[[ SUPPLIED DATA open ]]

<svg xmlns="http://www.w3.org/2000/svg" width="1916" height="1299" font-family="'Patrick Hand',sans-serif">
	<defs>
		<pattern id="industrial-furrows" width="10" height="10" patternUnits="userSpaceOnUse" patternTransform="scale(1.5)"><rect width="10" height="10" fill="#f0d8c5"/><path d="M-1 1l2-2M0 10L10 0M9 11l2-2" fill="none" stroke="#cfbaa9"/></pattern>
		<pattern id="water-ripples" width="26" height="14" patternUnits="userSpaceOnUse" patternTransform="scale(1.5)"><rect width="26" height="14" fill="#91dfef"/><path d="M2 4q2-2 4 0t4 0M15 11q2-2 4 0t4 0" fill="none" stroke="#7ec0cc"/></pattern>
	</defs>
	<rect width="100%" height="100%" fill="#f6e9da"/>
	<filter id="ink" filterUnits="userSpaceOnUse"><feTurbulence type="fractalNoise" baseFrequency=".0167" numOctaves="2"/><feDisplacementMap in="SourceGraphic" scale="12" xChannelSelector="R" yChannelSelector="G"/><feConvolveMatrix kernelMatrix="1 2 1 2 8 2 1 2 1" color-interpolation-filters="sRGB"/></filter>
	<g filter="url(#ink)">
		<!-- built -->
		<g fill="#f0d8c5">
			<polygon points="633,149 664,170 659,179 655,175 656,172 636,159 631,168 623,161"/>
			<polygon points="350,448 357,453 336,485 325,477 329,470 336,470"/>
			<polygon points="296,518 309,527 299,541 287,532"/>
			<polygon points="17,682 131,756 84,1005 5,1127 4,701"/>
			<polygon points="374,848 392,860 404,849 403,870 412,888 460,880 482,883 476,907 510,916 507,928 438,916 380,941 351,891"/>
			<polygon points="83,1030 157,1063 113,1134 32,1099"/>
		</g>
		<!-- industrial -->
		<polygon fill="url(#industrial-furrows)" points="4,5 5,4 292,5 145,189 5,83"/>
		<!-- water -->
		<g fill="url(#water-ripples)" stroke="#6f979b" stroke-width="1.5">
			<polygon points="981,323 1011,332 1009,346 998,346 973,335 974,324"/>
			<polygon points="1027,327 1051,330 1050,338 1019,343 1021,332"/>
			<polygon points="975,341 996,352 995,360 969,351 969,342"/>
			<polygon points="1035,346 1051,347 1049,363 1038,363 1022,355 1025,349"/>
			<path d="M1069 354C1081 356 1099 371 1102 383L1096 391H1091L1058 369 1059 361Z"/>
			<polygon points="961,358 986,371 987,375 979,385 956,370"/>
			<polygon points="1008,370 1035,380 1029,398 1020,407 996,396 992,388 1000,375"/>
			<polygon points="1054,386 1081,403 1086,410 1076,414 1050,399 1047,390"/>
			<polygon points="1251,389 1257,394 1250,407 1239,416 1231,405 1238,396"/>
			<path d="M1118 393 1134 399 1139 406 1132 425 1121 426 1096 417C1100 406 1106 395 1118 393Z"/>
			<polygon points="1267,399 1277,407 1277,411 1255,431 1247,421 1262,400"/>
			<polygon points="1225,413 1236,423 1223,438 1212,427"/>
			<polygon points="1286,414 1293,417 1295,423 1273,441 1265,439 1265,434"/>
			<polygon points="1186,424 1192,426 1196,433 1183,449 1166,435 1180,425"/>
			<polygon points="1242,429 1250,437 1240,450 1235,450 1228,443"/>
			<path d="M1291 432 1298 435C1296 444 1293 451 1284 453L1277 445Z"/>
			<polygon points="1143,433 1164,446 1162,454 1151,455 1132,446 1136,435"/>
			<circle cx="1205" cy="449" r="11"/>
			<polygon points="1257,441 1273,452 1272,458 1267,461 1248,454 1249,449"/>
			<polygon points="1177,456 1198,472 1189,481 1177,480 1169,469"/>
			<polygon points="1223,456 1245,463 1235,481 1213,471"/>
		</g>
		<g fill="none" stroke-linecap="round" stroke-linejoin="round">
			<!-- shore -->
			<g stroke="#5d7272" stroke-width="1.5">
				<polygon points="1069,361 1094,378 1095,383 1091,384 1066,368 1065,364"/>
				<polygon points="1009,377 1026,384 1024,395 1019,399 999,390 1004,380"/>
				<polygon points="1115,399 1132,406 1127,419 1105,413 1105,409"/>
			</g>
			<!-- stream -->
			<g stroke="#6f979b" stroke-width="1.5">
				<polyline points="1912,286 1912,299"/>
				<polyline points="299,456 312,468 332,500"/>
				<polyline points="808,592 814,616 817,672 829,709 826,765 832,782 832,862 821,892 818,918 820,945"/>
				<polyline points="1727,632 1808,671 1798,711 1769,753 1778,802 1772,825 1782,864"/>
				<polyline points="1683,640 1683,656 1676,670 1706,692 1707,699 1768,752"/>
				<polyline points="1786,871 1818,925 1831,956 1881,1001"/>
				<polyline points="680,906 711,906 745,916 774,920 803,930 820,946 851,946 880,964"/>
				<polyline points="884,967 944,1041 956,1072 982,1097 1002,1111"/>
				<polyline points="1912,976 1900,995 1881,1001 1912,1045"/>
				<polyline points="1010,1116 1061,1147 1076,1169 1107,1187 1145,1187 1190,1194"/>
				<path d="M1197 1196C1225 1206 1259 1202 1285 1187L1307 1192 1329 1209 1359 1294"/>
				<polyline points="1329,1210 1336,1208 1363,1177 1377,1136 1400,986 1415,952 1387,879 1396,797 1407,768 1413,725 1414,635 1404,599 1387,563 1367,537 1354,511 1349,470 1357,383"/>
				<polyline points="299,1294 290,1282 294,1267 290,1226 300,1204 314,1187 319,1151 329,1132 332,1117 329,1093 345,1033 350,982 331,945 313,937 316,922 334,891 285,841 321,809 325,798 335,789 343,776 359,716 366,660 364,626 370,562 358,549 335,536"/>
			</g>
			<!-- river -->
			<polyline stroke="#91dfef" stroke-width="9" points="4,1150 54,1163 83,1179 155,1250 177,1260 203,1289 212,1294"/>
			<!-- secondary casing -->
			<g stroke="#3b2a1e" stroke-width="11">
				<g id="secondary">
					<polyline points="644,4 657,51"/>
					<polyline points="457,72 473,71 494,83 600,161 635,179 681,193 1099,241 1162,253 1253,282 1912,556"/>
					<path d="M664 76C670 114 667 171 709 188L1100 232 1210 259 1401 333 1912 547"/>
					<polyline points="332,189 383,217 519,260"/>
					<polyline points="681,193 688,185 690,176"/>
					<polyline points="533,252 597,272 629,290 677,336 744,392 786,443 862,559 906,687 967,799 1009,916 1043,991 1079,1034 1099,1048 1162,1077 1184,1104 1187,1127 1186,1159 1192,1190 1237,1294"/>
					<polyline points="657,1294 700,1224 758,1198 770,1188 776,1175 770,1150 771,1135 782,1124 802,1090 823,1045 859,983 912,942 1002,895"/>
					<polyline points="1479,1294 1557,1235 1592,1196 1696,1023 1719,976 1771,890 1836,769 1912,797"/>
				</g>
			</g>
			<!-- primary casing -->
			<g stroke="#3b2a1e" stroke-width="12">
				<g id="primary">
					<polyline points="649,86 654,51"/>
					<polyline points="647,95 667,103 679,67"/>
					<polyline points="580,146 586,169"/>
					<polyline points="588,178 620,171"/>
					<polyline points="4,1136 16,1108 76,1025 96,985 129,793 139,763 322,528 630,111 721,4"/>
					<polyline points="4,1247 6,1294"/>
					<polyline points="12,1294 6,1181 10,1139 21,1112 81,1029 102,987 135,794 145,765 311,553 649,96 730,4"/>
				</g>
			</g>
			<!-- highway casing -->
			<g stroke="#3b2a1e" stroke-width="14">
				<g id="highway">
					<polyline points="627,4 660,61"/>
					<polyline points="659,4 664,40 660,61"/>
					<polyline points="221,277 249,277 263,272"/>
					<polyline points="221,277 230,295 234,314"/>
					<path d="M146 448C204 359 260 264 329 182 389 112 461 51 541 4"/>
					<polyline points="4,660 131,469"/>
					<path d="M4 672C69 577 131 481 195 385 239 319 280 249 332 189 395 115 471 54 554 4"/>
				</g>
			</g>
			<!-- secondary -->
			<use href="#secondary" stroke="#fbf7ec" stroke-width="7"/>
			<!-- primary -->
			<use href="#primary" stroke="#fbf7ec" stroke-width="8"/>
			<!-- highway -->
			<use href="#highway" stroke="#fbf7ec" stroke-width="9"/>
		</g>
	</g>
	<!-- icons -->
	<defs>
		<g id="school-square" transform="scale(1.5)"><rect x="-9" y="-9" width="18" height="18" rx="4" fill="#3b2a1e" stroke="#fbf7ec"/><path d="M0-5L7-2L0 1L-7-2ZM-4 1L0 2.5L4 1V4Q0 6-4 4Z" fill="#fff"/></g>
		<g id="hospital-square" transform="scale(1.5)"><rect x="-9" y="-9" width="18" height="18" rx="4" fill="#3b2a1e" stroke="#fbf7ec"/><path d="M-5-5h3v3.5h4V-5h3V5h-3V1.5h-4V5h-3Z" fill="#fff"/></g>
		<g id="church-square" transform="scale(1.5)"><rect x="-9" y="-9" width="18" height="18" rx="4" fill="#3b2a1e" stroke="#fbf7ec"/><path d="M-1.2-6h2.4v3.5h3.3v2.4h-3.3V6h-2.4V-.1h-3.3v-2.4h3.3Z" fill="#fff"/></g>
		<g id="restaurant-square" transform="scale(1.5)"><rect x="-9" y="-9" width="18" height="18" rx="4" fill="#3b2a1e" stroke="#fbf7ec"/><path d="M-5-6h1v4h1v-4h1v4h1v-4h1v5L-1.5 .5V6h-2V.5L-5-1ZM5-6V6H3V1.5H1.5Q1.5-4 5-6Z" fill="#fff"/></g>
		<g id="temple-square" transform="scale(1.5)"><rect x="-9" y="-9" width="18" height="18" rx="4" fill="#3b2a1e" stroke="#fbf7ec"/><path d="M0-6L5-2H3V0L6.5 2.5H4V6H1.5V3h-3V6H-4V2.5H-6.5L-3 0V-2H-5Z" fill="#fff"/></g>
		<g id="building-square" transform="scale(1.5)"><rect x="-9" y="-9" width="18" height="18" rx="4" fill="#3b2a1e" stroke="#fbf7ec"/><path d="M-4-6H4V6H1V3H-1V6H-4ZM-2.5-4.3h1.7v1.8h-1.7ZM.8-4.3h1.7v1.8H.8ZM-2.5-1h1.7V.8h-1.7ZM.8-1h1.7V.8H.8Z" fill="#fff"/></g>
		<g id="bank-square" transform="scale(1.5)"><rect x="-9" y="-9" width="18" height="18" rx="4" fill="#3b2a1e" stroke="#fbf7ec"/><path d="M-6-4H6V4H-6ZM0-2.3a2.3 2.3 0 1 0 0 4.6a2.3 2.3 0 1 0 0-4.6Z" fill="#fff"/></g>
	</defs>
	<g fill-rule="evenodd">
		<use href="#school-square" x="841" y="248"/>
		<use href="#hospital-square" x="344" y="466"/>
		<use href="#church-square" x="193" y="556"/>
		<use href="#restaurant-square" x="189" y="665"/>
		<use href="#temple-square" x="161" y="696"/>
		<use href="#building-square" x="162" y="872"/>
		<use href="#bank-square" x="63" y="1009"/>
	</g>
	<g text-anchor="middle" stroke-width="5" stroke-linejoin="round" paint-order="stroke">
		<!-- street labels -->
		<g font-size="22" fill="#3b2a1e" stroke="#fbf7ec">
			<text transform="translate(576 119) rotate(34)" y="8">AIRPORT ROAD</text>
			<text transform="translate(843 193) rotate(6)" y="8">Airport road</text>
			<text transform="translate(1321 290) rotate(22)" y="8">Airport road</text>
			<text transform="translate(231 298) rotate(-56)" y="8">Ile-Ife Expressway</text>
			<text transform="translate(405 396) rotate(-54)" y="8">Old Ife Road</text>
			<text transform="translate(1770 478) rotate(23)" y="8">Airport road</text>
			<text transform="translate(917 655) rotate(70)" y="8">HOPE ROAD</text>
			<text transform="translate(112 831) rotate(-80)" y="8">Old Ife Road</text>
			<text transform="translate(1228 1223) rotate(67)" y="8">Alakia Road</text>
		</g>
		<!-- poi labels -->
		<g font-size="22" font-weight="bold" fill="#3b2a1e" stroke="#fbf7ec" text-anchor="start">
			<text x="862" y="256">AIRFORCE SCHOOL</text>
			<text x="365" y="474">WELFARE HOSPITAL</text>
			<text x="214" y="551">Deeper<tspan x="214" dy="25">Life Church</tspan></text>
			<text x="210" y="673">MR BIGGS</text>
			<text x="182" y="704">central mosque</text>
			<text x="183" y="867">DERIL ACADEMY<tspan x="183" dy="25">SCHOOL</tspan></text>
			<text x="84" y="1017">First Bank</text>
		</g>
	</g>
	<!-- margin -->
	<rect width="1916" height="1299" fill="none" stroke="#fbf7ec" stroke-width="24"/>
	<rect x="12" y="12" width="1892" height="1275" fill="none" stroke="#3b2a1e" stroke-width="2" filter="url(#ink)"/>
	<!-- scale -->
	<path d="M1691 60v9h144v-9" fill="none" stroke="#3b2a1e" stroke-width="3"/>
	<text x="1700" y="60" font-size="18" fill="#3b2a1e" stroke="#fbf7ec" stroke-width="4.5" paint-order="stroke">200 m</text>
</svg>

[[ SUPPLIED DATA closed ]]

- ACTION ITEM -
Check every line above for the word "anchor" and copy those that have it.

- SOLVED EXERCISE -
	<g text-anchor="middle" stroke-width="5" stroke-linejoin="round" paint-order="stroke">
		<g font-size="22" font-weight="bold" fill="#3b2a1e" stroke="#fbf7ec" text-anchor="start">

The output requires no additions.